Diagnosis of neuromyelitis spectrum disorders: comparative sensitivities and specificities of immunohistochemical and immunoprecipitation assays.

OBJECTIVE: To compare the sensitivity and specificity of immunofluorescence (IF) and immunoprecipitation (IP) assays using green fluorescent protein-tagged aquaporin-4 (AQP4) in 6335 patients for whom serological evaluation was requested on a service basis.

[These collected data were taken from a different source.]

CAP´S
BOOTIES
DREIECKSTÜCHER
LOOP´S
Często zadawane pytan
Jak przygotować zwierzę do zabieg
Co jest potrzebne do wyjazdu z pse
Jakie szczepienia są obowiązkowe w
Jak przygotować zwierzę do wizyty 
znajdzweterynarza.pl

DESIGN: Case-control study.
SETTING: Mayo Clinic Neuroimmunology Laboratory (Rochester, Minnesota) and Departments of Neurology (Rochester, Minnesota; Scottsdale, Arizona; and Jacksonville, Florida). Patients Group 1, 835 Mayo Clinic patients, 100 with a neuromyelitis optica (NMO) spectrum disorder diagnosis and 735 without NMO spectrum disorder; group 2, 5500 non-Mayo Clinic patients. Main Outcome Measure Sensitivity and specificity of each assay for NMO or NMO spectrum disorder, individually and combined.
RESULTS: In group 1, the sensitivity rates for NMO were IF, 58%; IP, 33%; and combined assays, 63%. The sensitivity rates for relapsing longitudinally extensive transverse myelitis were IF, 29%; IP, 6%; and combined assays, 29%. The specificity rates for NMO and relapsing longitudinally extensive transverse myelitis were IF, 99.6%; IP, 99.3%; and combined assays, 99.2%. In group 2, NMO-IgG was detected by IF in 498 of 5500 patients (9.1%) and by IP in 331 patients (6.0%); 76 of the 331 patients seropositive by IP (23%) were negative by IF. Clinical information was available for 124 patients (including 16 of those seropositive by IP only); 123 had a definite NMO spectrum disorder and 1 was at risk for NMO (monophasic optic neuritis).
CONCLUSIONS: In this large, clinical practice-based study, NMO-IgG detected by IF or IP was highly specific for NMO spectrum disorders. The IP assay was significantly less sensitive than IF. Combined testing improved sensitivity by 5%.